In April 2022, mutual funds investing in foreign securities ceased accepting new deposits, while fund of funds (FOFs) investing in foreign stock market-listed ETFs stopped accepting new investments as of April 2024.
This decision was made due to restrictions in India, limiting mutual funds to a total investment of $7 billion in foreign stocks and $1 billion in ETFs listed abroad.
As a result, many fund houses have discontinued accepting fresh deposits into these US-focused schemes.
Funds in international category
Currently, 35 out of the 68 funds in the international category are open to new Systematic Investment Plans (SIPs) or lumpsum investments.
Here are the top 12 mutual funds
Fund name | Region | Assets (Rs crore) |
Motilal Oswal Nasdaq 100 FOF (Only SIP) | US | 5,138 |
Motilal Oswal S&P 500 Index (Only SIP) | US | 3,543 |
Franklin India Feeder Franklin US Opportunities Fund | US | 3,514 |
Edelweiss US Technology Equity FoF | US | 2,251 |
Edelweiss Greater China Equity Off-shore | Greater China | 1,474 |
PGIM India Global Equity Opportunities Fund | Global | 1,352 |
SBI International Access | US | 925 |
Axis Global Equity Alpha FoF | Global | 821 |
Kotak Global Innovation FoF | Global | 712 |
Axis Global Innovation FoF | Global | 511 |
Bandhan US Equity FoF | US | 318 |
Invesco India-Invesco Global Consumer Trends FoF | Global | 297 |
Source: Value Research
What should investors do?
According to a report in Value Research, investing in global markets through mutual funds has been challenging for Indian investors due to regulatory restrictions.
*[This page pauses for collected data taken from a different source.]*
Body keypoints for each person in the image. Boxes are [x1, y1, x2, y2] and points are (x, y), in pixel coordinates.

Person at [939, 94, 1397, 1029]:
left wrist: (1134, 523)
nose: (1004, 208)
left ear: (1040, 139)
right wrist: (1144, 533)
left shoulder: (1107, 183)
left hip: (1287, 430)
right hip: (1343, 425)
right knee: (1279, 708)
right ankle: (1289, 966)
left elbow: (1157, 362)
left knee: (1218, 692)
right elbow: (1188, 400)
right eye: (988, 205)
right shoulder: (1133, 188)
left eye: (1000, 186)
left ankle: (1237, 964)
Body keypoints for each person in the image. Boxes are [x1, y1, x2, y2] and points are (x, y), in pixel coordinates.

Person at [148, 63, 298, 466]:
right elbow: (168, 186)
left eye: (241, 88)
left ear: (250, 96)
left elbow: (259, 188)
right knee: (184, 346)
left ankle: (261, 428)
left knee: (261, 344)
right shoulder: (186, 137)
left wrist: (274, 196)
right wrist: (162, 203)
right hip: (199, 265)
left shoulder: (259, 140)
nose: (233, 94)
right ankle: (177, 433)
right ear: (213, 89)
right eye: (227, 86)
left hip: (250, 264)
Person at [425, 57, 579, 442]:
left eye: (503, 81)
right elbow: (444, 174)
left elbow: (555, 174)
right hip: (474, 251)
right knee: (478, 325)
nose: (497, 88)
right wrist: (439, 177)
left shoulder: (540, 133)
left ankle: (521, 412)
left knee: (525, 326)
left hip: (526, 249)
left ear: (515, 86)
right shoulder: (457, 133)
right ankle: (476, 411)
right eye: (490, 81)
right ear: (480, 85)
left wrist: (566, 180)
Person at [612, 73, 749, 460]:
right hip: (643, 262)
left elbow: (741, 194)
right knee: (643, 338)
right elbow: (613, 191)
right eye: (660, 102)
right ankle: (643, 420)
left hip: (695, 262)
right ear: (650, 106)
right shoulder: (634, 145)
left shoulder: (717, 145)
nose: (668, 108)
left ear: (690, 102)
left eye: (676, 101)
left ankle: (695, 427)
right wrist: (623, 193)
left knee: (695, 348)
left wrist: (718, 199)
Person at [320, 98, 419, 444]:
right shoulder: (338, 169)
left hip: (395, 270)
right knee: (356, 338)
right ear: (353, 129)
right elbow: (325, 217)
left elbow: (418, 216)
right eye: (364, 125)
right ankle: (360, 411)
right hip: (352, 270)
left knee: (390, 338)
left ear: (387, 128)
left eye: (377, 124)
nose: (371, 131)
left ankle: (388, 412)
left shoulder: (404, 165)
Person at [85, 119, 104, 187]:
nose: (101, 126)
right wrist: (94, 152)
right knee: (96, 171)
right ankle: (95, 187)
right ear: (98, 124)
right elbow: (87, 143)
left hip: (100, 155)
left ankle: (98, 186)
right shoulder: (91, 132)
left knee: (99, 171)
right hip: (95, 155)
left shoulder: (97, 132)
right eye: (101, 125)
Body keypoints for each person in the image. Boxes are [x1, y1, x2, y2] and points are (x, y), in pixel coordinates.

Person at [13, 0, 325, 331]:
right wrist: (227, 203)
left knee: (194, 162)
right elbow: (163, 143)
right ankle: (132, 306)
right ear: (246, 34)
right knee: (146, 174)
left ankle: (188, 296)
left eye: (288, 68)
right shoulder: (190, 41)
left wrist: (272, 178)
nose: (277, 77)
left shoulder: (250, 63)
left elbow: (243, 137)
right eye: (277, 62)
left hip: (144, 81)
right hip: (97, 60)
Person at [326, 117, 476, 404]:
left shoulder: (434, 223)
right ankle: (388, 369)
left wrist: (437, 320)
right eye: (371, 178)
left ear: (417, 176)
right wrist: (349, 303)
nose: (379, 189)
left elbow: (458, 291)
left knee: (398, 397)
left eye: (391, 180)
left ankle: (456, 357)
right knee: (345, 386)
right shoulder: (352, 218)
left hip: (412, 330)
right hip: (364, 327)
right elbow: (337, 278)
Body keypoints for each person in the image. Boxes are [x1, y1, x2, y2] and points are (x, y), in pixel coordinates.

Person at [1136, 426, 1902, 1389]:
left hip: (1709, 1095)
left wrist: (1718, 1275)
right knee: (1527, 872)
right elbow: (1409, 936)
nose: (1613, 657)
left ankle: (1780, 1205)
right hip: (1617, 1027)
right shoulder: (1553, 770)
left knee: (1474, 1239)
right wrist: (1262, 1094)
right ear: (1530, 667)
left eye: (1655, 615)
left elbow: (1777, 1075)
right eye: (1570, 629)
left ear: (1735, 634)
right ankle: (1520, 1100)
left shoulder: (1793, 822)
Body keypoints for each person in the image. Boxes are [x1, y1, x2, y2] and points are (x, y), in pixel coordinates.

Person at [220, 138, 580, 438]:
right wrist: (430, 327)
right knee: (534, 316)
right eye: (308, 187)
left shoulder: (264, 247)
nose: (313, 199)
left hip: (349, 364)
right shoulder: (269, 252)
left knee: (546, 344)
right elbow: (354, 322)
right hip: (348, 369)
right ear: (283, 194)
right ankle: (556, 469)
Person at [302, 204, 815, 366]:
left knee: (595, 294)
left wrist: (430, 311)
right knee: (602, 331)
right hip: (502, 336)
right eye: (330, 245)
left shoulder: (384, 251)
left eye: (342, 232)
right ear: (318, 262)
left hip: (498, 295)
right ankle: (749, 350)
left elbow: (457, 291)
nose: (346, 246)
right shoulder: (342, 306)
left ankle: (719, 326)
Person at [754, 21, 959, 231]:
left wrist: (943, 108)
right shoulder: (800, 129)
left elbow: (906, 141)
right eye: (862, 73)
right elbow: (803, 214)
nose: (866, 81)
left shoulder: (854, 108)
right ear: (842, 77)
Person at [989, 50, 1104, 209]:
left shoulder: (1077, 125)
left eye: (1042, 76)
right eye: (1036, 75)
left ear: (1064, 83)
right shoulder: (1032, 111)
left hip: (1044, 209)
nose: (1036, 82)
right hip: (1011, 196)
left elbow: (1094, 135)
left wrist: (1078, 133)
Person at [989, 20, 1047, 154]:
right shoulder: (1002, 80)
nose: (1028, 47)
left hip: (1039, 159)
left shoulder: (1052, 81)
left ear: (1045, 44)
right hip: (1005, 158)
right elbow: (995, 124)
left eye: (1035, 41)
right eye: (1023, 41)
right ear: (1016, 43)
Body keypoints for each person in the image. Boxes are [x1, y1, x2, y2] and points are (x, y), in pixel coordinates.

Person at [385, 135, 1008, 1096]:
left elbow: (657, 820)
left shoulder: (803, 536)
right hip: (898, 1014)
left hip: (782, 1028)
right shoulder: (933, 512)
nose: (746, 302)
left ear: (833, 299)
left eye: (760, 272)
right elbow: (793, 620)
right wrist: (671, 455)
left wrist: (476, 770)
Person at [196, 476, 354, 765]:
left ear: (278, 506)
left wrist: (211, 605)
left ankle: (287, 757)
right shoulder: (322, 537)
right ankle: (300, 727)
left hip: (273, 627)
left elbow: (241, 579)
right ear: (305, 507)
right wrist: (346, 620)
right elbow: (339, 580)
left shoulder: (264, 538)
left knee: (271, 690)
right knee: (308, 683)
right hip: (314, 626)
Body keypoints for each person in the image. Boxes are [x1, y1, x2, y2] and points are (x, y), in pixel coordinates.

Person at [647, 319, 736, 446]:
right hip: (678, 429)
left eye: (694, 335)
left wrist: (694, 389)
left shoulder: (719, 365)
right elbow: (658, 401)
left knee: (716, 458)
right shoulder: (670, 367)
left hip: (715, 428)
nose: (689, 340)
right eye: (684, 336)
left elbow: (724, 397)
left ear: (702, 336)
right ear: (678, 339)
Currently, there are opportunities to invest internationally through the 35 mentioned funds, especially with China’s recent 7.5 trillion yuan stimulus package.
However, if mutual funds reach their investment limit, Indian investors can consider utilizing the Liberalised Remittance Scheme (LRS) for diversification. Under LRS, investors can allocate up to $250,000 (approximately Rs 2.1 crore) annually towards foreign assets. It is important to note that utilizing LRS may present complexities compared to mutual funds, as brokers often impose restrictions on investment types and amounts. It is recommended to approach this option with caution and be prepared to navigate additional challenges.
Earlier this year, the Reserve Bank of India broadened the remittance options available within International Financial Services Centres (IFSCs) through the Liberalised Remittance Scheme (LRS). Authorised persons were permitted to facilitate remittances for obtaining financial services or products in accordance with the International Financial Services Centres Authority Act, 2019 within IFSCs. Furthermore, current or capital account transactions overseas (excluding foreign IFSCs) can now be conducted through a foreign currency account (FCA).
Resident Indians can now invest in insurance and bank fixed deposits in foreign currency, a practice that was previously prohibited. This development is expected to benefit IFSC banks and create new opportunities for life insurance companies operating in GIFT IFSC, providing greater accessibility and flexibility for Indian residents seeking international investment prospects.